What type of statistical test to use on ordered (e.g., time or position) observations? I have 2 samples where one is using water as treatment (in black) and one using a test treatment (teal).  The x axis is position on a gene and y axis is the coverage which is basically the number of times that region had a hit on the detecter.
Is there a statistical test I can use to say the test treatment has higher or lower coverage than the water treatment?  I guess a t-test or wilcoxon could technically work but it's not incorporating the position information which I think is important.
Also, is there a way to incorporate segments? For example, is the (mean/median) "coverage" on region X to Y significantly different between the 2 samples compared to the other regions?
Are there any tests that come to mind when looking at this type of data? These types of plots remind me of time series data so I feel that tests used on time series data would be applicable here.

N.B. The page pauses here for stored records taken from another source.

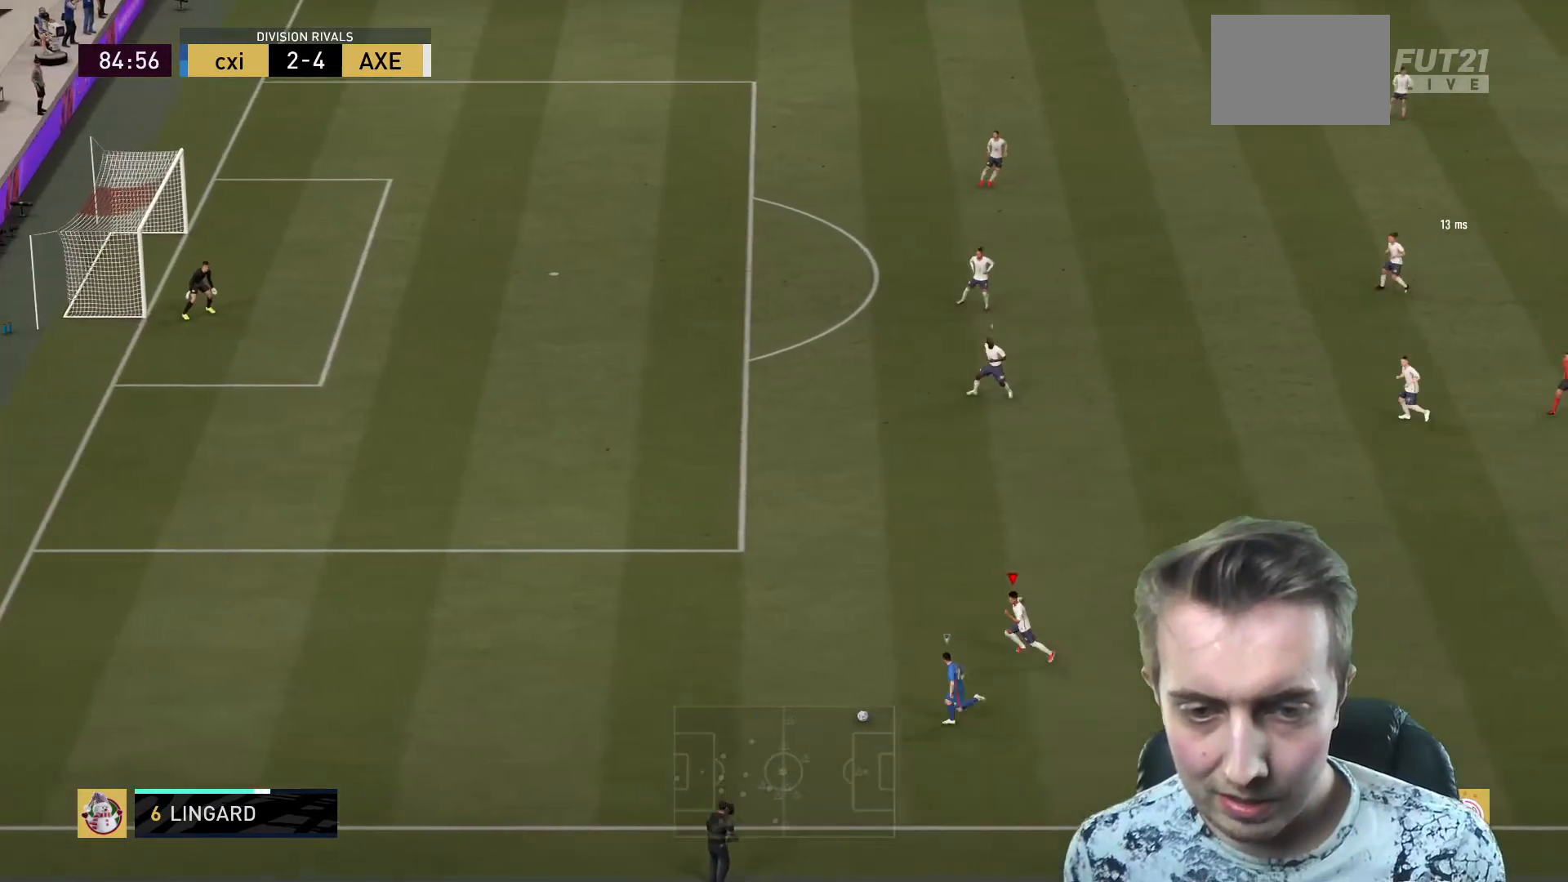
{"buttons": ["R2"], "left_stick": "left", "right_stick": "center", "events": []}
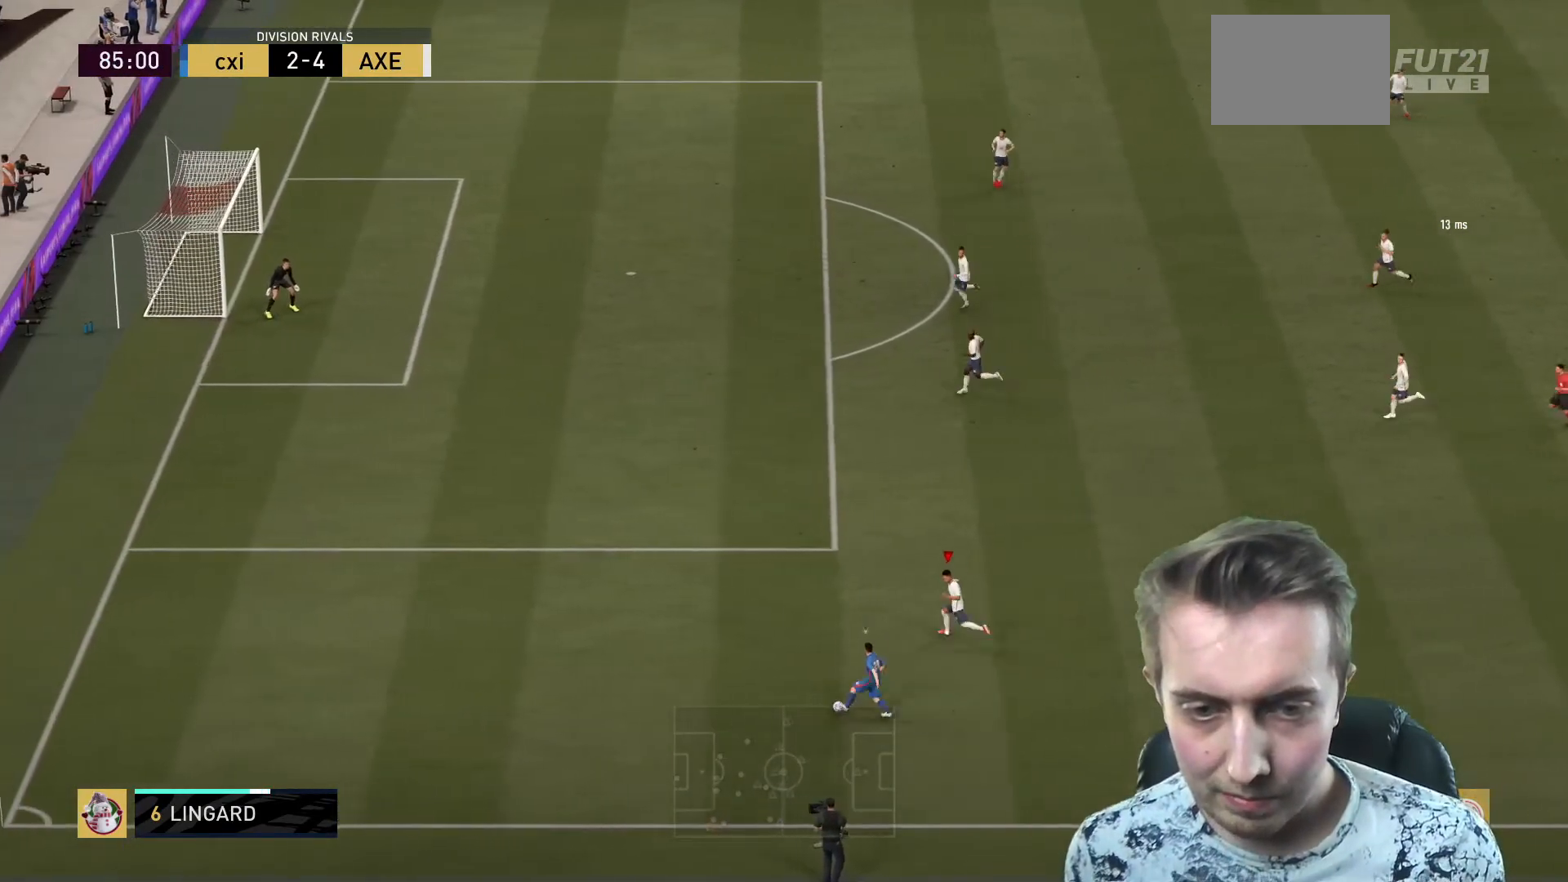
{"buttons": ["R2"], "left_stick": "left", "right_stick": "center", "events": []}
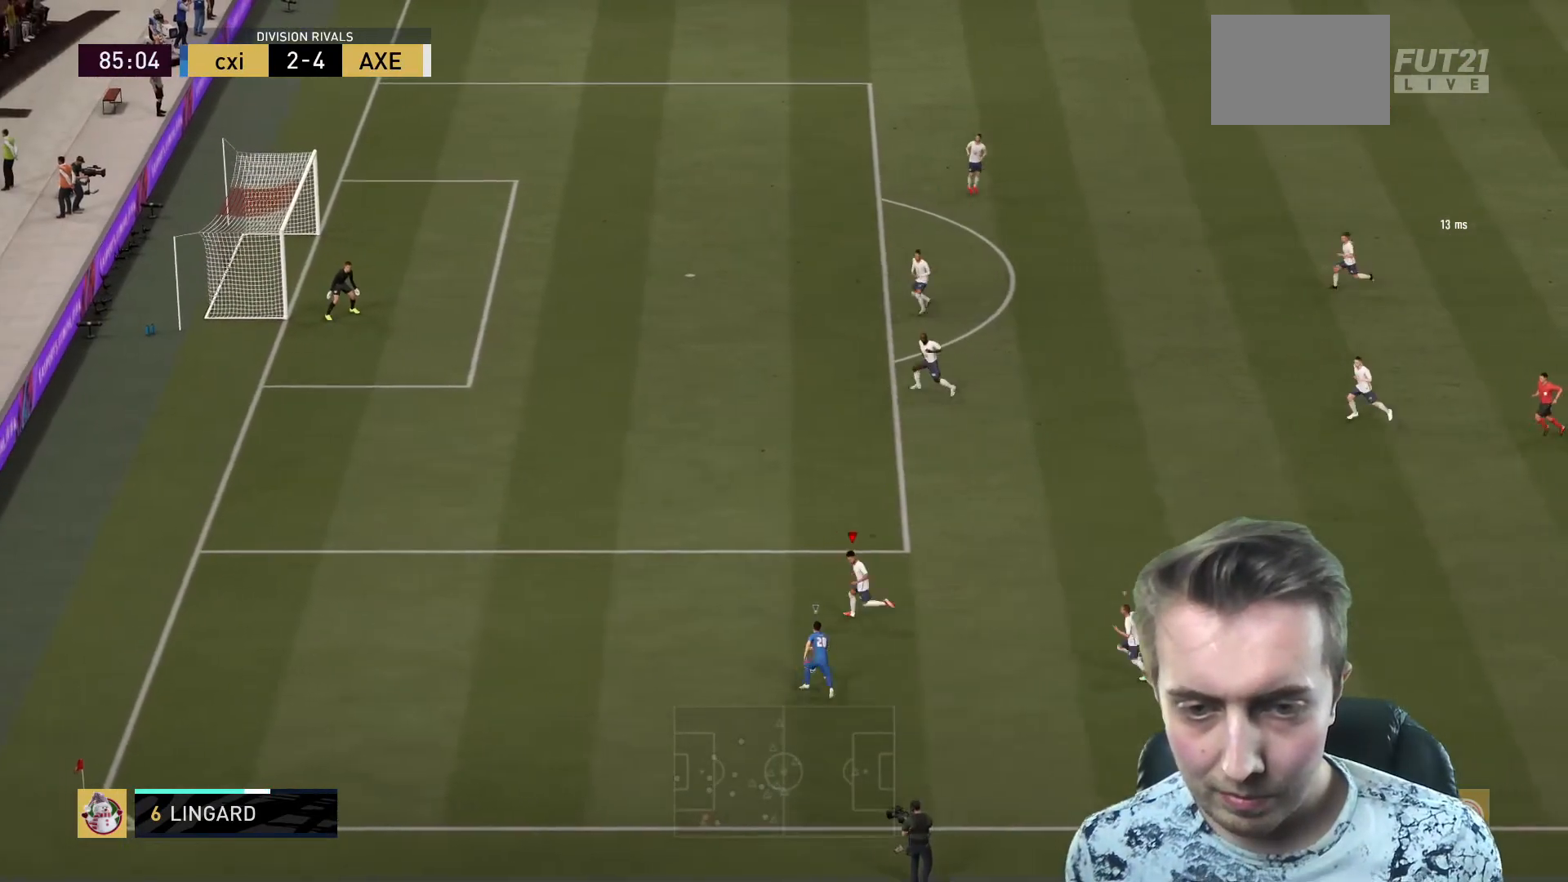
{"buttons": ["L2"], "left_stick": "up", "right_stick": "center", "events": [[201, "L2", "down"], [201, "R2", "up"], [201, "left_stick", "up-left"], [401, "left_stick", "up"]]}
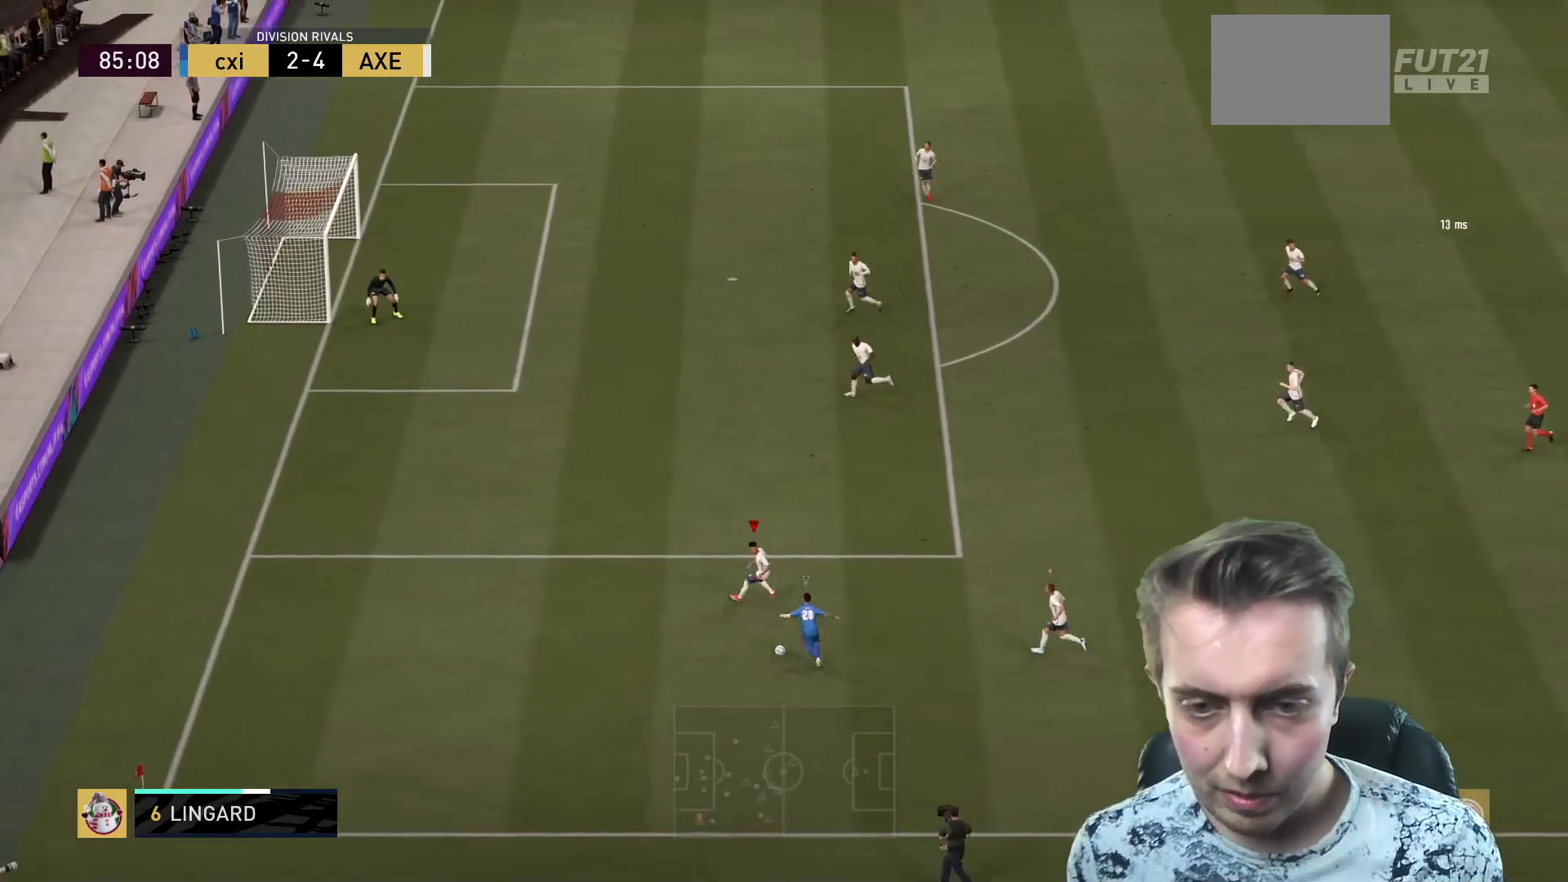
{"buttons": ["L2"], "left_stick": "up", "right_stick": "center", "events": []}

 A: You say "I guess a t-test or wilcoxon could technically work but it's not incorporating the position information which I think is important". Why do you believe position is important? Does the position on the gene actually affect the means by which you are measuring coverage? In other words, does the fact that (arbitrary) position 200 has 10 coverage have any impact on whether position 201 has, e.g., 9 coverage? Or is it possible for bp 201 to have 1 coverage while position 200 has 100 coverage given the general trends we're seeing here? In other words, are the coverages of individual base pairs independently and identically distributed? Even if there is a dependency, you only lose power by treating them as independent, but won't increase your risk of Type 1 errors.
I am noticing some error bars on your plot. What do they represent? 2*Standard error? If so, then the statistics are being done for you. Base pairs around positions 420 and 720 have non-overlapping error bars between conditions, and are hence statistically different if these are indeed standard error bars plotted.
It appears you should also be concerned with correction for multiple comparison since each base pair is a separate (hopefully independent) statistical test. False discovery rate (FDR) is a well enough correction if you have the p-values, or you can construct the p-values from the (presumably average) coverage values and their standard errors at each base pair.